What changed in each tatami release.

The authoritative, commit-level history lives in CHANGELOG.md and on the releases page. This page summarises each version.

v0.1.0

The first release. tatami is a single-file columnar storage format that stores a crawl corpus compactly and doubles the same file as a keyword search index. It ships the full container, the encoding and compression stack, the indexing and pruning structures, the collection layer, the Parquet bridge, and the search-segment role, proven on real Common Crawl data.
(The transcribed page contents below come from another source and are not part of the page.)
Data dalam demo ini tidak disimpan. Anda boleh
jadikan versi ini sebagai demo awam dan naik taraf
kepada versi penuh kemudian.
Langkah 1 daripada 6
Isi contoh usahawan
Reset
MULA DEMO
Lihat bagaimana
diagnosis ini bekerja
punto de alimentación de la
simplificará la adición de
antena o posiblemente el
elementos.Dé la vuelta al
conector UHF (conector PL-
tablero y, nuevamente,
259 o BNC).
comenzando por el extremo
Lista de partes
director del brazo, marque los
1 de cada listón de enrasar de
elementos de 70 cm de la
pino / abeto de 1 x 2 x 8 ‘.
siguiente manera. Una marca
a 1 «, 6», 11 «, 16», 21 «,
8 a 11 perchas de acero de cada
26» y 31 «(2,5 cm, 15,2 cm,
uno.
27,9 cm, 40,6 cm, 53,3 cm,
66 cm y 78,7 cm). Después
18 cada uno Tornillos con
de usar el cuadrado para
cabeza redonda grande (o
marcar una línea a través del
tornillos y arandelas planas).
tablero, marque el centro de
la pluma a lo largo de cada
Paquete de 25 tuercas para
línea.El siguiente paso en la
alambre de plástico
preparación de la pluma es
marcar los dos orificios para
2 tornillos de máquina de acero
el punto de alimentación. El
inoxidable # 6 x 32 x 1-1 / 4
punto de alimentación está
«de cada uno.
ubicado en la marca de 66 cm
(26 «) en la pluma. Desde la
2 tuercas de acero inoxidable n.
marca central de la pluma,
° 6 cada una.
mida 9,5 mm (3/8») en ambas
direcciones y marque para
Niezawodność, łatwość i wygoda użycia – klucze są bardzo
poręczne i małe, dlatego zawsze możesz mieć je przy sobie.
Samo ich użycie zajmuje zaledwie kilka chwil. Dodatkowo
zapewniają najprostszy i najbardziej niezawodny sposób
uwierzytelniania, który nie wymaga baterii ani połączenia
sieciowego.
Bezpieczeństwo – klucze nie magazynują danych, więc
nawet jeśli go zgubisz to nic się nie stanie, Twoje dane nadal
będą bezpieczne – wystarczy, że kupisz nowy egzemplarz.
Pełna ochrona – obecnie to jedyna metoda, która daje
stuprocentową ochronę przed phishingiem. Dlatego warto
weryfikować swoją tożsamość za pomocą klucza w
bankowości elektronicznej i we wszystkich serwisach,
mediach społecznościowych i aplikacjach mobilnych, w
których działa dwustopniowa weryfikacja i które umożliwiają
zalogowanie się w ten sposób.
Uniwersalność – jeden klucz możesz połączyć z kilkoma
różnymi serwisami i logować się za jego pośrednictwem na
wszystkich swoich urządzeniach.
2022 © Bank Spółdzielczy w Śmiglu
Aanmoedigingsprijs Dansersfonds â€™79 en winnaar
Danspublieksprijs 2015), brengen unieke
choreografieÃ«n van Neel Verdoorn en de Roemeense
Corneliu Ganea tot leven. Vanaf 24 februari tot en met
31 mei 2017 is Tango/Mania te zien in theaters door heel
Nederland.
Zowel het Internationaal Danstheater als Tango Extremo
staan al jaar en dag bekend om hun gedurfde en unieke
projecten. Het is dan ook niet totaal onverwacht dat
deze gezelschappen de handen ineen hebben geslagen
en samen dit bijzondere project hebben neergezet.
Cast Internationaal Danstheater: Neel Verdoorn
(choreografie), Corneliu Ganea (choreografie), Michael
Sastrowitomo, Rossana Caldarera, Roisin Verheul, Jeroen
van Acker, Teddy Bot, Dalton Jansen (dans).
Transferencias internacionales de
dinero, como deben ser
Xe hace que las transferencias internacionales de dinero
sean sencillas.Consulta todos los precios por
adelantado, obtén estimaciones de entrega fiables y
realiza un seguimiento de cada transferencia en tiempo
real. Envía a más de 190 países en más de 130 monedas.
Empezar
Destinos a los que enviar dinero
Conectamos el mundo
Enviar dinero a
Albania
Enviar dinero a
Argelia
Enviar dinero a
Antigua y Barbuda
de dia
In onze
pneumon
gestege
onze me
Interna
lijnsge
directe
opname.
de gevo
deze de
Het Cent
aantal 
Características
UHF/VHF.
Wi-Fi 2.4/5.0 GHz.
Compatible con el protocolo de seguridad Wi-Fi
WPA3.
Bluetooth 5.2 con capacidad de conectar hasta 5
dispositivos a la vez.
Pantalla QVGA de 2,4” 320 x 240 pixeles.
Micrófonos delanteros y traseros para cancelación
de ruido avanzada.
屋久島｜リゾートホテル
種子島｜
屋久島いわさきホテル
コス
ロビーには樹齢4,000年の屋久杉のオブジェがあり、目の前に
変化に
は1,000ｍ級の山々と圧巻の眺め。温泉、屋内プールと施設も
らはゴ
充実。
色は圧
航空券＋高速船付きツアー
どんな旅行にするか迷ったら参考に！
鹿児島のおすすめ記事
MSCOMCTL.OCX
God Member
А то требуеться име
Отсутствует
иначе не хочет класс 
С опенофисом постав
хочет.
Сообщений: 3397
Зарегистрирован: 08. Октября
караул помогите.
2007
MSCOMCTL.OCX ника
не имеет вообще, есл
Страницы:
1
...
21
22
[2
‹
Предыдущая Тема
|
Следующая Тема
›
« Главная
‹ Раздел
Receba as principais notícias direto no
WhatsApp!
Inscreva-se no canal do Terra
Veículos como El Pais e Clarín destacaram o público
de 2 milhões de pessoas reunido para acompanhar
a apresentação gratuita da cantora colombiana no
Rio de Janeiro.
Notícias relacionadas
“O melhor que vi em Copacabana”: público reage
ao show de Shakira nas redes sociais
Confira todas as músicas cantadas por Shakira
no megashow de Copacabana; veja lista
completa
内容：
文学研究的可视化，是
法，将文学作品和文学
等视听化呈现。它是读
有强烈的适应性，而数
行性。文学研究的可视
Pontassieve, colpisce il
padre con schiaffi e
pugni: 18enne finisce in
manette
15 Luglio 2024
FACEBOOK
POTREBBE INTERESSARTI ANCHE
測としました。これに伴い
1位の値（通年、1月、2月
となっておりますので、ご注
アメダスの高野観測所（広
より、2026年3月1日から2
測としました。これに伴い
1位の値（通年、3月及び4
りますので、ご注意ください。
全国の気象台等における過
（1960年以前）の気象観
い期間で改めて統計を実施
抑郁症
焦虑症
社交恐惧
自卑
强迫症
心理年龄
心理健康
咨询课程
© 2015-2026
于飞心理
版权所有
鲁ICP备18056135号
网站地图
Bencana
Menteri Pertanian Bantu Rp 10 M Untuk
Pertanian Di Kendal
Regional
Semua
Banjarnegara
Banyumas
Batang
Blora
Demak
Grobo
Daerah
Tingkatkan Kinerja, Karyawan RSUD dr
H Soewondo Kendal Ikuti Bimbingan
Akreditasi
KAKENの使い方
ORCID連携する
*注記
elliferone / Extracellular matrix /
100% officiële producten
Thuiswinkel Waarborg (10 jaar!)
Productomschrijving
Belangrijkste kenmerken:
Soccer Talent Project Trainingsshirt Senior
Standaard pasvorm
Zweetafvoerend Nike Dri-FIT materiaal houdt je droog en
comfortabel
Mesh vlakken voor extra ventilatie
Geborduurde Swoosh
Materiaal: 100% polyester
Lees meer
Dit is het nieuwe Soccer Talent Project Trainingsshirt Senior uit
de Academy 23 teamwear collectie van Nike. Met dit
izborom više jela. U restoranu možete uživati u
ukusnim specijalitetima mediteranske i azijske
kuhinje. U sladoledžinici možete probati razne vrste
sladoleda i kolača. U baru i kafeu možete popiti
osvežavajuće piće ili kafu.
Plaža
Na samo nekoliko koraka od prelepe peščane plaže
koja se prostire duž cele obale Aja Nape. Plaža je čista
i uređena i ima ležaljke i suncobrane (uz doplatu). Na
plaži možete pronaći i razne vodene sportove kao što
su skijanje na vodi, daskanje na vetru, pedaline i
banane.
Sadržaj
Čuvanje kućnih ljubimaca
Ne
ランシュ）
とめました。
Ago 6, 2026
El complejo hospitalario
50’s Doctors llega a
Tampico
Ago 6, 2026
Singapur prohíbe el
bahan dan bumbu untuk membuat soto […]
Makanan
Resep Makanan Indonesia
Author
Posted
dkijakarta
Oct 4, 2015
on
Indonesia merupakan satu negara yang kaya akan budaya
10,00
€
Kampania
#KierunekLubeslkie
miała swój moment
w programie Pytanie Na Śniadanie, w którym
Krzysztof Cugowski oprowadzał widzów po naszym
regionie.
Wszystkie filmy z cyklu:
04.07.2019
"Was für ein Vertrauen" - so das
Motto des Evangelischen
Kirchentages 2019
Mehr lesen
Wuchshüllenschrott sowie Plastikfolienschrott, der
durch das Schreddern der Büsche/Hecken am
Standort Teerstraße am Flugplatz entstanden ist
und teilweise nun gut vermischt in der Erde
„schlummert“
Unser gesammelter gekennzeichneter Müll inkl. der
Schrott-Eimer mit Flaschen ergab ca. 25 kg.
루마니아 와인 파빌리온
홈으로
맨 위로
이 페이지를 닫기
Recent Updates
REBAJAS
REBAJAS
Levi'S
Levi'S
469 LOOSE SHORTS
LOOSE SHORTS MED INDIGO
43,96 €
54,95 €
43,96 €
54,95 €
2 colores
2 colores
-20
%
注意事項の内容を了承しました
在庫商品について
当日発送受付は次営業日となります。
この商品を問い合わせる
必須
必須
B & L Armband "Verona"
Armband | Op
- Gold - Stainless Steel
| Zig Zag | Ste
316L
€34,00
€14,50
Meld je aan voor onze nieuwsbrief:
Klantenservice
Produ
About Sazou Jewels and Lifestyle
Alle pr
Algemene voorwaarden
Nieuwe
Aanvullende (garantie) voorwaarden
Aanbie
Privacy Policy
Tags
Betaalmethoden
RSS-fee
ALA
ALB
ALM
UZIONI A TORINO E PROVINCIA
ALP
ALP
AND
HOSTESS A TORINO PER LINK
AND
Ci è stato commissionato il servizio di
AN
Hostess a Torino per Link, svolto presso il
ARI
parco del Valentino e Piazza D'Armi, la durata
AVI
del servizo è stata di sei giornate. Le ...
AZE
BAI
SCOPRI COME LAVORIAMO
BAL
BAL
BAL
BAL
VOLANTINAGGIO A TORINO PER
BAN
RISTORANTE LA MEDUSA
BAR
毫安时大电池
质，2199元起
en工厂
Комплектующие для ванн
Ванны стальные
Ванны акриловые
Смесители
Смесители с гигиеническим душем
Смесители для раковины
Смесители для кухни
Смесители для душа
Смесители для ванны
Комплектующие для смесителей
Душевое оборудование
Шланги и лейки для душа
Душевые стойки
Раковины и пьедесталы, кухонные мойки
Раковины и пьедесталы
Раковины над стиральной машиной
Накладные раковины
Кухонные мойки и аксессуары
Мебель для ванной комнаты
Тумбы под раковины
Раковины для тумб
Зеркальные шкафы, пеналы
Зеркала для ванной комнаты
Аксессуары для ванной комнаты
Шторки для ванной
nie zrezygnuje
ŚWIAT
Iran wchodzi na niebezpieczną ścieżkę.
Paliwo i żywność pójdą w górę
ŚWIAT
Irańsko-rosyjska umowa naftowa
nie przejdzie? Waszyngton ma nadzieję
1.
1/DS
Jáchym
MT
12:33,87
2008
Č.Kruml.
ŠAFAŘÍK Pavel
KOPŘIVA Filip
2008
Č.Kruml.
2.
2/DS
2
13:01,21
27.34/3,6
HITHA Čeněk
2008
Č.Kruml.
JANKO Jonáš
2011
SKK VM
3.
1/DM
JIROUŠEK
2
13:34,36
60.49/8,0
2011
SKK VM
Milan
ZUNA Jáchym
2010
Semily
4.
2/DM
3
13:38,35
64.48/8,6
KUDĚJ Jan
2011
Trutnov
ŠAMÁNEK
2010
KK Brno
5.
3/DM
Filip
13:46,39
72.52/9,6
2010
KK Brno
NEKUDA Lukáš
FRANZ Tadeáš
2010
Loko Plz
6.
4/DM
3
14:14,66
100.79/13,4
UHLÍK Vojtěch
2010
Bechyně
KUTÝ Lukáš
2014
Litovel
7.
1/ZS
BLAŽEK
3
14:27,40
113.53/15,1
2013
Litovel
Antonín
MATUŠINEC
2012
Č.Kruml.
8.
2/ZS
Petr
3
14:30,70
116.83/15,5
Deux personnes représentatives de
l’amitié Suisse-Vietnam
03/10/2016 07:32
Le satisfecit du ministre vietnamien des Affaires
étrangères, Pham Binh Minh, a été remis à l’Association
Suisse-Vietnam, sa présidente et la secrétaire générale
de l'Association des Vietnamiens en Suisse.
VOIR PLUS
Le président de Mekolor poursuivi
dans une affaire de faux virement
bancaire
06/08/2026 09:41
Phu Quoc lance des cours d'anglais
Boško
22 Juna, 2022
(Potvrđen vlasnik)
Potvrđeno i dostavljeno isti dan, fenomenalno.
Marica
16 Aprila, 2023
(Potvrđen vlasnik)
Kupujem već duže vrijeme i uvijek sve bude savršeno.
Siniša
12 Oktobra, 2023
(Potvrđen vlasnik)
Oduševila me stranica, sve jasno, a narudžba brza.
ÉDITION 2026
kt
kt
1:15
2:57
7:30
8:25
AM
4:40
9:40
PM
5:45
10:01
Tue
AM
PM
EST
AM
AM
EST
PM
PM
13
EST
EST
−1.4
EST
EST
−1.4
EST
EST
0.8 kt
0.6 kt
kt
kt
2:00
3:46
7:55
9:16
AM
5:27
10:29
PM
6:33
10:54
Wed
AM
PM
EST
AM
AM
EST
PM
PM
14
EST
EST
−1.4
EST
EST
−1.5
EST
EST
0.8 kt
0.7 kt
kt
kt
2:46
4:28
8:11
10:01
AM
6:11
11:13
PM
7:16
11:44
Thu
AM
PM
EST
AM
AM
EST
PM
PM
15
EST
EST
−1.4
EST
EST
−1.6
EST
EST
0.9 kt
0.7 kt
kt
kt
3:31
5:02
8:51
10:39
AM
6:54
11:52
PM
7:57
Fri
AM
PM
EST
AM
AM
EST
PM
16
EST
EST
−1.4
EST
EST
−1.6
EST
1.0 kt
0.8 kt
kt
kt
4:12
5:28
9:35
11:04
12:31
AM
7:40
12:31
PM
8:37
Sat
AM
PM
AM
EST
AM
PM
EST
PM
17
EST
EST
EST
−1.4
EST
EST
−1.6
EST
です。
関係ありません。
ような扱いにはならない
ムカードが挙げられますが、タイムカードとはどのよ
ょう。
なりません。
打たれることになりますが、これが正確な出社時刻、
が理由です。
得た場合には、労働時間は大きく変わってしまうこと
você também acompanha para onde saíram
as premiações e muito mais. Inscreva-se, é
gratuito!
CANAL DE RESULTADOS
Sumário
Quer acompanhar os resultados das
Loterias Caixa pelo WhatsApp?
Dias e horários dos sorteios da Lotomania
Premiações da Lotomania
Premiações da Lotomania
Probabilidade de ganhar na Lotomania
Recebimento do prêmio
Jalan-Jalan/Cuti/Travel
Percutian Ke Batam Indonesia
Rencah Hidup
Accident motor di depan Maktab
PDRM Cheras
  • The container. A fixed 64-byte header, row groups of column chunks, an optional blob, dictionary, and index region, and a self-describing footer written last so a reader learns the whole layout from one tail read. The magic TAT1 sits at both ends, every page header is uncompressed so a reader can stride over pages without decoding, and a CRC32C guards every page and the footer.
  • An encoding cascade. Each page is encoded with the cheapest scheme that fits (bit-packing with a frame of reference, delta, run-length, dictionary, group-varint, PForDelta, FSST for strings, bitmaps) and then compressed with zstd. The choice is per page and deterministic, so the same input produces a byte-identical file.
  • Blob separation and shared dictionaries. Large payloads like markdown bodies are written to their own region and referenced by offset, so a metadata scan never reads a body. A trained dictionary spans every row group rather than being rebuilt per group, which is where the format pulls ahead of a per-group layout.
  • Indexing and pruning. Zone maps on every chunk, opt-in bloom filters, and a sparse primary-key index on a sorted file. A scan pushes a predicate down to the group and page level; a lookup is a bounded seek that reads one page index and one data page regardless of file size.
  • Collections. A tatami.manifest catalogs a directory of files into one logical dataset, with a rollup of each file's key range and zone statistics so a query prunes whole files before opening them. Add, list, compact from the CLI; scan, look up, and merge from the Go API.
  • The Parquet bridge. tatami convert re-encodes an existing Parquet crawl shard as tatami without a producer change. On a real Common Crawl markdown shard the file comes out about 26 percent smaller than the zstd Parquet source, with every body preserved byte for byte.
  • The search-segment role. A header bit turns a file into a search index: an inverted region over the forward columns, a posting codec with block-max WAND retrieval, BM25 ranking with an exact top-k, and a forward fetch that reads a hit's url and title with two cached column reads. On a real shard, 20246 documents and 1.4 million terms, keyword queries return with a p99 of 237 microseconds.
  • Tiered merge and serving at scale. Deletions clear a bit in a live-docs bitset and are honored at query time without rewriting a sealed file. A tiered merge folds small segments into large ones and drops the deleted documents. An Index serves many segments behind one query with a global top-k and stable-id dedup; split across twenty segments, fan-out keyword retrieval stays at a p99 of 465 microseconds.
  • Packaged everywhere. Archives for Linux, macOS, Windows, and FreeBSD on amd64 and arm64, .deb/.rpm/.apk packages, a multi-arch GHCR image, Homebrew and Scoop entries, checksums, SBOMs, and a cosign signature.